So sorry you are going through this OP. I caught my DH out with an OW last year, and ended up spending about 6 weeks gathering evidence and getting my ducks in a row before I confronted him. He tried to deny things for quite a while, even when it was clear we both knew he was lying. I think he thought a lot of what I was telling him I knew was guesswork, eventually he realised I wasn't guessing and admitted it, but it took a while even after that for him to admit the full extent if what had been going on. I think in his head he thought he could limit the damage. Like you, I had my suspicions, (without any evidence), and he'd denied it when I'd asked him a few months earlier.
it was incredibly difficult carrying on as normal, but it was definitely worth it because he didn't get chance to cover his tracks and I also unearthed a few other shitty things he'd been doing that affected me and the DC, and I might otherwise never have known about thanks to his damage limitation attempts.
You may be able to find out a rough idea of the address with a bit of detective work of your own:
If you can access find my iPhone you can keep track of where he goes.

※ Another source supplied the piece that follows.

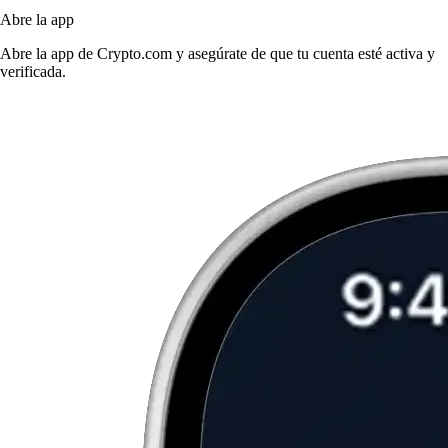
Abre la app
Abre la app de Crypto.com y asegúrate de que tu cuenta esté activa y
verificada.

If he has an iPhone and you can get into it, look in Settings / privacy / location services / system services / frequent locations. This will give you a list if places he often goes.
If you can do either of the above, using google earth will give you a street view of the area which may also help. I was able to narrow it down to an apartment block this way.

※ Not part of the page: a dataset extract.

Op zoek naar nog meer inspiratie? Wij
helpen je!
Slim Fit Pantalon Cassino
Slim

A lot of people on here will assume you are of course going to LTB, but If you do decide to try and work things out (we have, though the affair had 'only' been going on for about 6 months and turned out to be a slightly bizarre 'sex only' situation), then it will be a long and difficult journey to which you both need to be 100% committed. Having couples therapy with a really good counsellor is getting us there, I don't think we would have been able to get this far without it.
Thinking of you, you're in shock and you must be going through hell right now, but it does get better eventually.